Drone strikes, not carpet bombing. Producers are often overwhelmed when trying to determine wine placement and price points. They must consider three-tier and D2C sales in unison, and then make rational and strategic decisions on the best places to expand market share, matching available bottlings with the appropriate outlets and the most advantageous price points. Wine producers cannot produce on demand  (unlike spirits producers), so they must be hyper-focused on winning specific markets. Praying, wishing, then selling quickly to wholesale outlets is not a strategy—it’s a desperate response to crisis conditions that will lead to eventual collapse. Producers must become engaged in the shifting dynamic between their products and markets, adjusting on a continual basis, opting for surgical drone strikes rather than carpet bombing any and all outlets while naively hoping for profitable outcomes.

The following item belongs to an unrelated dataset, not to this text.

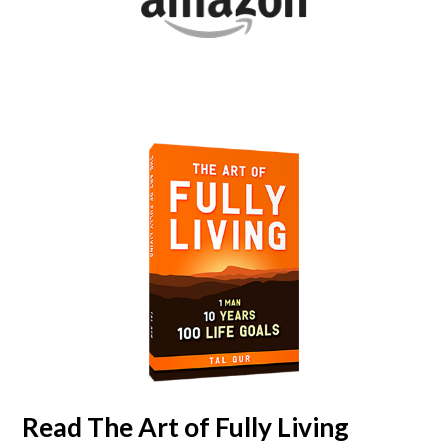
Read
The Art of Fully Living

Clubs don’t translate as loyalty. Clubs are subscription based, with most of the benefits accruing to the producer. Loyalty, on the other hand, is about giving something back for participation. Wineries typically are horrible at this for “consumers at distance.” Further, winery access has diminished—and diminished in value—with the COVID-19 crisis, significantly reducing the cachet of traditional loyalty programs. Wineries need to rethink what it means to be loyal to the customer rather than the other way around, and provide some real incentives for consumer allegiance. Loyalty must be used to trump discovery, keeping consumers within the brand portfolio because they feel deeply valued by their favorite producers.